Original Link: http://host.madison.com/ct/news/opinion/column/bill_berry/article_63ad0467-81f6-5ba2-9eb0-3ad8b8357669.html
By Bill Berry
If you’ve been around long enough, you can remember the highway billboards of the 1960s demanding “Impeach Earl Warren.”
Appointed chief justice of the United States by Republican President Dwight Eisenhower in 1953, Warren went on to anger conservatives for high court rulings, especially in the areas of police arrest procedures, separation of church and state, and civil rights.
The John Birch Society paid for those billboard messages, and while Warren was never impeached, he served as a convenient whipping boy for those who claimed to want a constructionist, not an activist, Supreme Court. My, how times have changed. Current Chief Justice John “Screw the Little Guy” Roberts and his four black-robed sycophants have proven every bit as activist as the Warren court.
The Roberts court’s frightening 5-4 ruling that corporations and unions may spend freely from their treasuries to influence elections is a monumental decision, as in monumentally wrong. Those scrambling to defend it note that the decision might lead to full disclosure of who or, in this case, what is spending money to buy political office. Sure, as if we didn’t know the names of the robber barons that Robert La Follette and Wisconsin’s early 20th century progressives fought.
Corporations aren’t inherently good or bad. But along the way in American history, we’ve given them the same rights that individuals enjoy, or maybe we should say used to enjoy. Corporations aren’t immoral, they’re just amoral. They exist to make money. Period. As it stands now, the little people lost. Big corporations won. Period.
People who see eye-to-eye on almost nothing can find plenty of reason to agree about this. Interestingly, Tea Party Nation will holds its first-ever convention this week in Nashville. Here is a group that proclaims: “The Tea Party Nation is a user-driven group of like-minded people who desire our God-given Individual Freedoms which were written out by the Founding Fathers.” One would think they would be hoisting “Impeach John Roberts” signs for the way his court just eviscerated their individual rights. Don’t bet on it, but you never know.

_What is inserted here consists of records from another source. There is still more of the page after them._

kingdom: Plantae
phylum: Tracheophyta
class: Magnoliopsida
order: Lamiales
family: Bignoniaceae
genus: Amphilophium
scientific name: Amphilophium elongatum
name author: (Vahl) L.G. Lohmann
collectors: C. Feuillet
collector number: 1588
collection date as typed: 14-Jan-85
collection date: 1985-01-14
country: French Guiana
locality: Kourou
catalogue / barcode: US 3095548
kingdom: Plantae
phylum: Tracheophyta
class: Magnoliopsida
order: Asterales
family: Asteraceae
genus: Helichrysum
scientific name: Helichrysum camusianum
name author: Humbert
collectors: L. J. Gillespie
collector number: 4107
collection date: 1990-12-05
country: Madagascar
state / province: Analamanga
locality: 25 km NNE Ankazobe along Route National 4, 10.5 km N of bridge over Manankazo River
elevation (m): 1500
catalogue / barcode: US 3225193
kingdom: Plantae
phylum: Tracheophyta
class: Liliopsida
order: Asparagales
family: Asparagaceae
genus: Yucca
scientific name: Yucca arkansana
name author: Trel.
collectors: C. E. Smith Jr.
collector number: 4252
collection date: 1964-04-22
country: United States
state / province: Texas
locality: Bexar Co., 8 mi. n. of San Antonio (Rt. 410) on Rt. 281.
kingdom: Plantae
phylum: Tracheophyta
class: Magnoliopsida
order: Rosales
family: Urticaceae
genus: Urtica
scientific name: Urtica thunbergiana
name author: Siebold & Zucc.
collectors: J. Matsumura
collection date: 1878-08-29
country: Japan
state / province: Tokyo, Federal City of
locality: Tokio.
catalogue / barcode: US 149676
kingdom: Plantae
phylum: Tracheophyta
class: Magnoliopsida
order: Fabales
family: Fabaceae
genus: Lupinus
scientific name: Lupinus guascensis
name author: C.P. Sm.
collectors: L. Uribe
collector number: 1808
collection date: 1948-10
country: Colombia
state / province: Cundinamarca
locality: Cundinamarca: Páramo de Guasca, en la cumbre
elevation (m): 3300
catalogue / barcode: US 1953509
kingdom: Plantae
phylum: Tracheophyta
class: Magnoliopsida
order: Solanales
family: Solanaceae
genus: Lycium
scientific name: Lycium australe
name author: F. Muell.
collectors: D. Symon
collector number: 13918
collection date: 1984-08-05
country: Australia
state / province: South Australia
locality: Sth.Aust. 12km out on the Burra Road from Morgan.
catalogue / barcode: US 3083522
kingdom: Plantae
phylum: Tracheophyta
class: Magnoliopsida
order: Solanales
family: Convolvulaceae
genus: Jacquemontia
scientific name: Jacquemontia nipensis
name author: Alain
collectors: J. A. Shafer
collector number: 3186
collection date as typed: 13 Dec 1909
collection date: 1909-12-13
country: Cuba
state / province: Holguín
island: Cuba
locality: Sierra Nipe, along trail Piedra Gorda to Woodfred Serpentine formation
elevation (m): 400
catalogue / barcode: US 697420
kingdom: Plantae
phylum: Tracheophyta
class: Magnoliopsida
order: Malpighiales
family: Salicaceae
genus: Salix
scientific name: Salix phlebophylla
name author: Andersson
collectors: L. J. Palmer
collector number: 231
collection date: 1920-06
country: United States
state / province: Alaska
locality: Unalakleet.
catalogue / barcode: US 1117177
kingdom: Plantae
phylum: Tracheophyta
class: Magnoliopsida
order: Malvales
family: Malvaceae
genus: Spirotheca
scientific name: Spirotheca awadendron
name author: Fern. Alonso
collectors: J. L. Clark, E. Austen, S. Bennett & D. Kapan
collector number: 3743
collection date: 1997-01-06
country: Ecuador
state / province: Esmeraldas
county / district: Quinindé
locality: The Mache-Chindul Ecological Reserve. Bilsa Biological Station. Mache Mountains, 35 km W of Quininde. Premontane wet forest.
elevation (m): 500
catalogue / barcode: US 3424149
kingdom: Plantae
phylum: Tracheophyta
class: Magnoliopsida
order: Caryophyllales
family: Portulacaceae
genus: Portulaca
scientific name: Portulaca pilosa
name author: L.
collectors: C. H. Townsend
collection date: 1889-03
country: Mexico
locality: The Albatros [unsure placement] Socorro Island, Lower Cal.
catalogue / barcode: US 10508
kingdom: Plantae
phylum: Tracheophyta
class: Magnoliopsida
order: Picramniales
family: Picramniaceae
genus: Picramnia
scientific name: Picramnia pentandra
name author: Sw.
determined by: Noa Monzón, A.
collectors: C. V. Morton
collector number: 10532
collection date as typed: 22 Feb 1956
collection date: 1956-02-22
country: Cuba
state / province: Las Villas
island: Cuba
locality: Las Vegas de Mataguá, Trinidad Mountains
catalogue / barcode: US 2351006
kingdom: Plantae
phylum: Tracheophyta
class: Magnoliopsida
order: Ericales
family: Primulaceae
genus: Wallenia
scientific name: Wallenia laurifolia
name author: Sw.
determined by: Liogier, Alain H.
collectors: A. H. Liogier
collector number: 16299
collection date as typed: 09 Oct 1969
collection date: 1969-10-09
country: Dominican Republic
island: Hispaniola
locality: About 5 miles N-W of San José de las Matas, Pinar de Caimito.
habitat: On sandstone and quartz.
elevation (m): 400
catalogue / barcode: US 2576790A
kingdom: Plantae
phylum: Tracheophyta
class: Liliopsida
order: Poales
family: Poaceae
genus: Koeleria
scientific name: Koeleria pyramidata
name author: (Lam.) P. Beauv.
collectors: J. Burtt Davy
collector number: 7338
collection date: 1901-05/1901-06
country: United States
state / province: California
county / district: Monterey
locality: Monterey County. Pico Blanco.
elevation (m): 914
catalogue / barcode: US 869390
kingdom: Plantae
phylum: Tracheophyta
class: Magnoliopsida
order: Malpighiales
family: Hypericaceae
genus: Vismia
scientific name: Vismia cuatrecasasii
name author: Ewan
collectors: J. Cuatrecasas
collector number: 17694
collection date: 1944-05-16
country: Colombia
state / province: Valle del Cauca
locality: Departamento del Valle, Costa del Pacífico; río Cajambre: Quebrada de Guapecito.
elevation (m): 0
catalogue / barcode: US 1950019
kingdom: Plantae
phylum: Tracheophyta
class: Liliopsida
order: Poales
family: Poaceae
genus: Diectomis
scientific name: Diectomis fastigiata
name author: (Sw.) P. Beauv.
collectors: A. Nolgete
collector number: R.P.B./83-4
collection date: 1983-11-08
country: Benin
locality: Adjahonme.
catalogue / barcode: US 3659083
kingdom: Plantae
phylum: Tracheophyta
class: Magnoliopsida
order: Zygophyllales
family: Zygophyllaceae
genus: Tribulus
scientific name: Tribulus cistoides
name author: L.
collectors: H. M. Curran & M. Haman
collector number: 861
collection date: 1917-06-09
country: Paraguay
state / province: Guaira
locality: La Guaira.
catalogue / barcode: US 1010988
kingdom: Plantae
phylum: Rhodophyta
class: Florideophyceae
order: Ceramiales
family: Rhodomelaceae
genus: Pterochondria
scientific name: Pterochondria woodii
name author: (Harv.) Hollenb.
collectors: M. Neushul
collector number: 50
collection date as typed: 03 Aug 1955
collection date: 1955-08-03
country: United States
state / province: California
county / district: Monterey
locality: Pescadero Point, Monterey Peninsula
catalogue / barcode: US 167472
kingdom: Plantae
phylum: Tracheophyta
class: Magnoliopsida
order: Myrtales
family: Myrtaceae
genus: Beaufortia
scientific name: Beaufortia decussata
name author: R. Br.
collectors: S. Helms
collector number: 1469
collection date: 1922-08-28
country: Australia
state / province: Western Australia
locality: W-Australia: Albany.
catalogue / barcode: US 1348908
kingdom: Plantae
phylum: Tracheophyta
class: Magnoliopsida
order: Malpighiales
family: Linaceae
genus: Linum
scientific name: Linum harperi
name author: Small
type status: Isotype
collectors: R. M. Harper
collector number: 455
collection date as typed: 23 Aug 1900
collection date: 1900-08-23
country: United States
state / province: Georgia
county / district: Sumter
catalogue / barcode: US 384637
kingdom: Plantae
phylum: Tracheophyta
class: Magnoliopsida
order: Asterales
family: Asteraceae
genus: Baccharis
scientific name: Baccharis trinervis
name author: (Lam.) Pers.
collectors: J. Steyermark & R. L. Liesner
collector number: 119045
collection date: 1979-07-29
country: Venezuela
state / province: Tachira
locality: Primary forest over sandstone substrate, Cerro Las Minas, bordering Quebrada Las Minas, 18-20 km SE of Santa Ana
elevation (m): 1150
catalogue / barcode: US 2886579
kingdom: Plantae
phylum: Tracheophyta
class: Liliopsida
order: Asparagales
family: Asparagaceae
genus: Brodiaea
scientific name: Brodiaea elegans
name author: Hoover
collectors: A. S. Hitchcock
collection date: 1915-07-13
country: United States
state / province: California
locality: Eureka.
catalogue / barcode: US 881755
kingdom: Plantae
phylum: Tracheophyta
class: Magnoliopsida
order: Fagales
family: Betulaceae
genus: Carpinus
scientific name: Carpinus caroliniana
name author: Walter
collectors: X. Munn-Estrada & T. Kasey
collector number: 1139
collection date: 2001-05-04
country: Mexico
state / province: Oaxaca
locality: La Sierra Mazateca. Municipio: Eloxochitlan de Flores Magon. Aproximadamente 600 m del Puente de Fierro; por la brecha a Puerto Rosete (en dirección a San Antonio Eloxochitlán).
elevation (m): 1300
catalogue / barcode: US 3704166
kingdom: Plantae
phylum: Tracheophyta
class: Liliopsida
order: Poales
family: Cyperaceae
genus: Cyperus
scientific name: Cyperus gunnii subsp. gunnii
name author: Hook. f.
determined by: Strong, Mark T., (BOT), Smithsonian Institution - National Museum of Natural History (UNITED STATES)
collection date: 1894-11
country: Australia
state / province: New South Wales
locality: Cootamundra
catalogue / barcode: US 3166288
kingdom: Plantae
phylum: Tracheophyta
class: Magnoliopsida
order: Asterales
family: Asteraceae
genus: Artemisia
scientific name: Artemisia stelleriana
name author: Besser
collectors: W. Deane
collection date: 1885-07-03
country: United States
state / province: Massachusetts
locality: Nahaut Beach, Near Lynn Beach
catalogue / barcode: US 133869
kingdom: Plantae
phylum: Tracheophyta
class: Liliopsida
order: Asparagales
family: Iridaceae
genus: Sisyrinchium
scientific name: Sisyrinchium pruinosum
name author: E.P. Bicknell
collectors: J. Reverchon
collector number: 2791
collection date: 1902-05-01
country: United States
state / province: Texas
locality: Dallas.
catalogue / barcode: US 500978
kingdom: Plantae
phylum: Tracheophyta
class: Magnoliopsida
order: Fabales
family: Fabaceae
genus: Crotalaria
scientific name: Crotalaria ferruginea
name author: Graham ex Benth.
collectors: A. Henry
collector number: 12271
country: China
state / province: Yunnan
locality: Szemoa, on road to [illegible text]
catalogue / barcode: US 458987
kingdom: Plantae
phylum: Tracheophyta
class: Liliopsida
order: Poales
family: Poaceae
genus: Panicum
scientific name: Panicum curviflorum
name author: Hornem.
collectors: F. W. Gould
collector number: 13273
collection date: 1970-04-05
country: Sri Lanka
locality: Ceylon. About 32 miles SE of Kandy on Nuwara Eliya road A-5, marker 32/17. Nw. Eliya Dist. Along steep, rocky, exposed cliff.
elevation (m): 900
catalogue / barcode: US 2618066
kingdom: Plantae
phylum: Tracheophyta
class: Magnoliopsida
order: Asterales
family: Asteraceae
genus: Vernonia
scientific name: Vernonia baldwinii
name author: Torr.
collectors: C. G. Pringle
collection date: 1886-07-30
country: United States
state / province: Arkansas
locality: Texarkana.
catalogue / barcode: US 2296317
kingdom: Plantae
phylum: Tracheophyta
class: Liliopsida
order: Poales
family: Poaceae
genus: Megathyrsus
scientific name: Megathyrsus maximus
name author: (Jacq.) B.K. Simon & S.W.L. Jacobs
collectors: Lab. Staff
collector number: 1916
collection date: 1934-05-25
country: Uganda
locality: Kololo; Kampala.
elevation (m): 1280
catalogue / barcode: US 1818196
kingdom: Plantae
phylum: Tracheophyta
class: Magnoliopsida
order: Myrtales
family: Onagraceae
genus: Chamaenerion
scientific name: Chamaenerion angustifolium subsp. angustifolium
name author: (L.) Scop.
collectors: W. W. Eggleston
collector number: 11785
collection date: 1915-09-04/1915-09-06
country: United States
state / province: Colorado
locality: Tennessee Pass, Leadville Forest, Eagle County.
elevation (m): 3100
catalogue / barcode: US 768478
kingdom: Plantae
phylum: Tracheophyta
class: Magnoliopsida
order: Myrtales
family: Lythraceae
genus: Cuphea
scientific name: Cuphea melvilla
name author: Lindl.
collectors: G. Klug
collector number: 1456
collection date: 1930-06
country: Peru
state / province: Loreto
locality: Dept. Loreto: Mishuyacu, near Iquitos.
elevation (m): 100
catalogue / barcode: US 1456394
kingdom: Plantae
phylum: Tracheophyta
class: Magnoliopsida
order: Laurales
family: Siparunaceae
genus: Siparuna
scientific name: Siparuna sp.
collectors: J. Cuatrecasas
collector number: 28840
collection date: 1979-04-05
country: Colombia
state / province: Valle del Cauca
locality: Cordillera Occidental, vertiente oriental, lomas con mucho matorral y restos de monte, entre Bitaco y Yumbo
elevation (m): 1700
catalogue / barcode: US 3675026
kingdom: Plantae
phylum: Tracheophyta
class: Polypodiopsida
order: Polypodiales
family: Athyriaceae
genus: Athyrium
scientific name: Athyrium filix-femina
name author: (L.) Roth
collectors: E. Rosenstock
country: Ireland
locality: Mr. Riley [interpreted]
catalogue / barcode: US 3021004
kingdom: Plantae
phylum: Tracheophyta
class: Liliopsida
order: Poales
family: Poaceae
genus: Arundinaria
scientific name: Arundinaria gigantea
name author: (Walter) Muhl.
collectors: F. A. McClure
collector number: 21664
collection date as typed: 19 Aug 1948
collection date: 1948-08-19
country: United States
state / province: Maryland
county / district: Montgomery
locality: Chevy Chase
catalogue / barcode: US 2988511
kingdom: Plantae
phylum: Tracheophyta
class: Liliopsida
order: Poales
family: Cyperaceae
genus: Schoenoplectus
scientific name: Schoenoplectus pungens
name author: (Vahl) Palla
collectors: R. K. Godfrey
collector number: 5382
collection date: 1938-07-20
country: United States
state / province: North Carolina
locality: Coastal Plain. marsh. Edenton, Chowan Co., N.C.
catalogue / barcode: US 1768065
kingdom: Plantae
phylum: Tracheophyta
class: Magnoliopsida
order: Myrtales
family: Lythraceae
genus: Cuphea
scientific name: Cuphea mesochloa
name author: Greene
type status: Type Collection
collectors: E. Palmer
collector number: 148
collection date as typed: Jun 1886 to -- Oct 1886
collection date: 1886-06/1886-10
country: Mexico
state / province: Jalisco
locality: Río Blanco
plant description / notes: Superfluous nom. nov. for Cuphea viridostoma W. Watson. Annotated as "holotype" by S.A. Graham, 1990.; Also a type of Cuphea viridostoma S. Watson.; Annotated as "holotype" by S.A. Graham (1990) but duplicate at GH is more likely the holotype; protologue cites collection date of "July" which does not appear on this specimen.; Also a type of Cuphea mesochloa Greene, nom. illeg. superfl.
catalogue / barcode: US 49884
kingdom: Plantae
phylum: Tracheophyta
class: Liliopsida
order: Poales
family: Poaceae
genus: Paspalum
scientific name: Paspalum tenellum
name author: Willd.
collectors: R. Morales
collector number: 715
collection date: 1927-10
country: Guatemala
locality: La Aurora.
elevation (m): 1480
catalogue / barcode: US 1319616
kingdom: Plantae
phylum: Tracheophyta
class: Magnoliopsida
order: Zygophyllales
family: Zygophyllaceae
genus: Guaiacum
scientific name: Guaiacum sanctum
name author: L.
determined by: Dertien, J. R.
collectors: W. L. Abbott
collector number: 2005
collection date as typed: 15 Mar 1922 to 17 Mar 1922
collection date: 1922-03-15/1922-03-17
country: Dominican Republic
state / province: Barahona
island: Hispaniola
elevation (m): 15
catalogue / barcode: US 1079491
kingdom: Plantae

The Supreme Court ruling gave unlimited spending rights to labor unions too, note its defenders. Sure, and the Milwaukee Brewers have just as much right to win the World Series as the Yankees. They just don’t have the money to do it. Neither do the unions. In baseball, as in most other matters, including politics, money rules.
It’s a done deal now. Corporations are in charge, just as they were in a certain European country prior to World War II.
If all this wasn’t bad enough, almost on cue, on the same day the Roberts court was robbing individuals of their rights, the Wisconsin Supreme Court adopted new recusal rules, including a clause added by Justice David “Little Napoleon” Prosser that allows judicial campaign committees to solicit contributions from individuals who may be involved in a court proceeding in which the candidate is likely to preside. Let’s see, which individuals involved in court proceedings have the money to contribute to judicial elections? As the old saying goes, now that we know you’re a whore, all we have to do is establish a price.
The champagne must have flowed freely among the tassel-shoed occupants of the fancy digs that Wisconsin Manufacturing & Commerce calls home on Jan. 21, the day when money was officially ruled to be more powerful than people in both America and one of its states.
Up here in Mudville, there is no joy. The Brewers aren’t about to win the World Series, and the little people have been called out on strikes. Impeach John Roberts? You’re damned right.